John McGuire III v. Qualitas Primi LLC

CourtMichigan Court of Appeals
DecidedOctober 15, 2024
Docket367526
StatusUnpublished

This text of John McGuire III v. Qualitas Primi LLC (John McGuire III v. Qualitas Primi LLC) is published on Counsel Stack Legal Research, covering Michigan Court of Appeals primary law. Counsel Stack provides free access to over 12 million legal documents including statutes, case law, regulations, and constitutions.

Bluebook
John McGuire III v. Qualitas Primi LLC, (Mich. Ct. App. 2024).

Opinion

If this opinion indicates that it is “FOR PUBLICATION,” it is subject to revision until final publication in the Michigan Appeals Reports.

STATE OF MICHIGAN

COURT OF APPEALS

JOHN MCGUIRE III, UNPUBLISHED October 15, 2024 Plaintiff-Appellee, 2:01 PM

v No. 367526 Wayne Circuit Court QUALITAS PRIMI, LLC and HEIRLOOM LC No. 22-010547-NO HOSPITALITY GROUP, LLC,

Defendants-Appellants.

Before: CAMERON, P.J., and K. F. KELLY and GARRETT, JJ.

PER CURIAM.

Defendants appeal by right the trial court’s order denying their motion for summary disposition under MCR 2.116(C)(10). Because the trial court erred when it concluded that defendants owed a duty to plaintiff, a security guard who was injured while working security for defendants’ restaurant, we reverse and remand for entry of summary disposition in favor of defendants.

I. BASIC FACTS AND PROCEDURAL HISTORY

Plaintiff, John McGuire, III, worked as a security guard for City Shield and was assigned to work security for a restaurant called Prime and Proper in Detroit, Michigan on January 15 and January 16, 2022. The restaurant, owned by defendants Qualitas Primi, LLC Heirloom Hospitality Group, LLC, had a policy that did not allow patrons to have coats or cellular telephones (“cellphone”) in the establishment. On the evening of January 16, 2022, four individuals entered Prime and Proper but would not remove their coats.

Plaintiff was asked by the restaurant manager to confront the patrons. Plaintiff asserts that before he approached the group, he told the manager to call the police. A verbal altercation ensued that plaintiff estimated lasted approximately 10 minutes. After one of the patrons in the group removed a cellphone and began filming, plaintiff grabbed the phone. Plaintiff stated that he was then hit in the head and stabbed in the stomach by one of the men, Fred Massey. Plaintiff subsequently shot and killed Massey after he refused to drop his knife. The police were not called until after Massey was shot.

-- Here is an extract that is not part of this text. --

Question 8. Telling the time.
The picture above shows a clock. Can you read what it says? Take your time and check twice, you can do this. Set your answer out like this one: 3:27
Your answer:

-1- Plaintiff sued defendants alleging one count of negligence. Defendants moved for summary disposition, arguing that they did not have a duty to plaintiff, because he was hired as a security guard to protect against the criminal acts of third parties. The trial court disagreed, concluding that there was an issue of fact whether defendants breached their duty to plaintiff by failing to reasonably expedite police involvement. This appeal followed.

II. STANDARDS OF REVIEW

This Court reviews de novo a trial court’s decision on a motion for summary disposition. Anderson v Transdev Servs, Inc, 341 Mich App 501, 506; 991 NW2d 230 (2022). Under MCR 2.116(C)(10), summary disposition is appropriate when, “[e]xcept as to the amount of damages, there is no genuine issue as to any material fact, and the moving party is entitled to judgment or partial judgment as a matter of law.” When deciding a motion for summary disposition under MCR 2.116(C)(10), the trial court must consider the “affidavits, pleadings, depositions, admissions, and other evidence submitted by the parties in the light most favorable to the party opposing the motion.” Williamson v AAA of Mich, 343 Mich App 496, 502-503; 997 NW2d 296 (2022) (quotation marks and citations omitted).

III. ANALYSIS

Defendants argue that the trial court erred when it denied their motion for summary disposition because they did not owe a duty to plaintiff, a security guard, whom they hired to protect against the criminal acts of third parties. We agree.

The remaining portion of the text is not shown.